• WRITTEN TASK 1
Tally the lines in the listing that contain the string "trek", and give only the number.

Top of TEXT UNDER STUDY

Both are optional polish; the plan recommends adding them in 5c.

Open questions

  1. VHDX cache buffer placement. Two MAX_SECTOR_SIZE buffers are needed for VhdxState::init. Reusing the first two sector-sized chunks of CREATE_SCRATCH (which is unused during the backing-header lookup) is the simplest path; the alternative is reserving a dedicated VHDX scratch region in shared/lib.rs. Recommend: reuse CREATE_SCRATCH and document the lifetime constraint (lookup must complete before plan_*).

  2. What if the user passes -F vhdx but the file isn't actually vhdx? Phase 2e currently uses detect_format_from_header on the first sector, ignoring the user-supplied -F hint entirely. That's actually a defensible policy — auto-detect is more reliable than user input. Recommend: keep auto-detect; treat -F purely as a hint for the metadata embed and as the "without -F we refuse to open" gate. Document this asymmetry in docs/quirks.md when phase 11 ships the docs.

  3. VMDK parentCID for non-vmdk backings. If a user does instar create -f vmdk -b parent.qcow2 -F qcow2 child.vmdk, parentCID has no source. Recommend: use the existing sentinel (deadbeef) and document the limitation. Most vmdk-with-qcow2-backing setups don't exist in practice.

  4. Error-code additions vs. better messages on existing codes. Adding new codes means a CallTable ABI bump (ERROR_* constants are exposed through the create guest's CreateResult). Better messages on the existing codes require no ABI change. Recommend: the two new codes proposed (FORMAT_UNSUPPORTED, SIZE_TOO_LARGE) are worth the ABI churn because they let the host render distinct actionable messages. The shared crate's CreateResult struct doesn't change shape — only the constant set expands.

Bottom of TEXT UNDER STUDY

• WRITTEN TASK 2
Pick up the open-questions notes on disk-image creation where they stop.

Top of EXTRACTED DATA

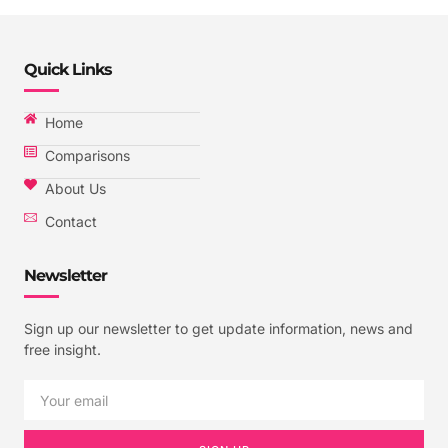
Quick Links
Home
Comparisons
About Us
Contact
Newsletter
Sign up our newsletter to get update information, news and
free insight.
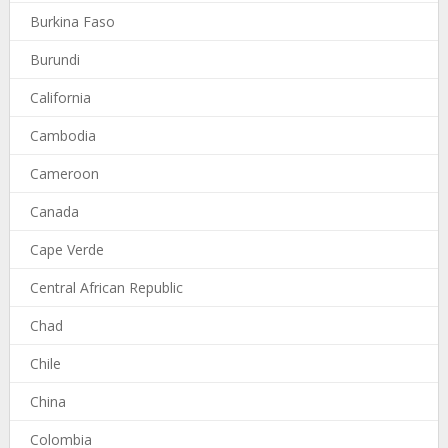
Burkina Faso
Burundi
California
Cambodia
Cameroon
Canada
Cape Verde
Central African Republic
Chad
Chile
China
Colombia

Bottom of EXTRACTED DATA
Top of EXTRACTED DATA

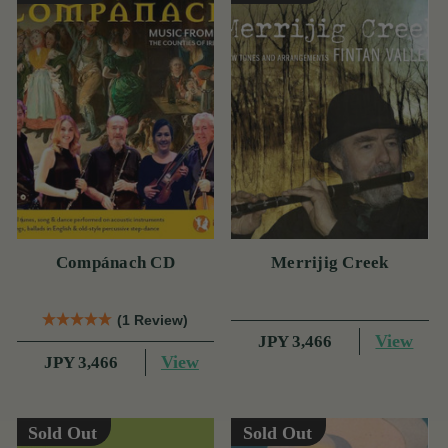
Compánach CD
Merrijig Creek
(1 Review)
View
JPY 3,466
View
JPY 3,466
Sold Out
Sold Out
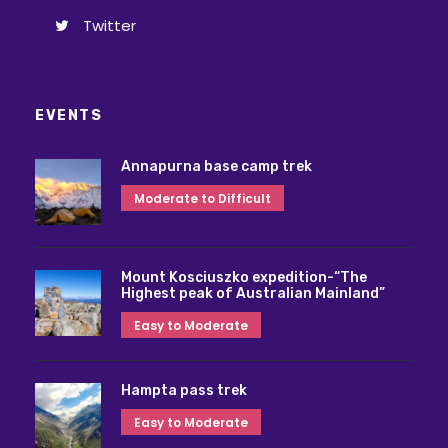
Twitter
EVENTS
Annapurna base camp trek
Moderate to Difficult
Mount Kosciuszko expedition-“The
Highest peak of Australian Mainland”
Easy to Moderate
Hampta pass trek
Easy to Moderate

Bottom of EXTRACTED DATA

• RESPONSE BOX 1
2

• RESPONSE BOX 2
  5. Backing-chain non-recursion test setup. Building a three-level chain (grandparent -> parent -> child) requires either pre-built test fixtures or the test creating all three at runtime via repeated instar create calls. Recommend: the test creates all three at runtime in a tempfile.TemporaryDirectory(). Adds a few hundred ms to the smoke set but stays hermetic.

  6. Backing-too-large detection layer. The error currently surfaces from qcow2::create::compute_layout when the L1 table would exceed QCOW2_MAX_L1_SIZE_ENTRIES. That's target-specific. For phase 5 a simpler-and-more-general approach: the guest, after reading the backing's virtual_size, sanity-checks it against a per-target ceiling table before calling plan_*. Recommend: add the ceiling check; map the failure to the new ERROR_BACKING_SIZE_TOO_LARGE for a clearer message regardless of which plan_* would have caught it.

  7. Should the host probe a sector of the backing before attaching it? No — that would re-introduce host-side parsing of untrusted format bytes, violating the security model. Keep the guest as the only parser.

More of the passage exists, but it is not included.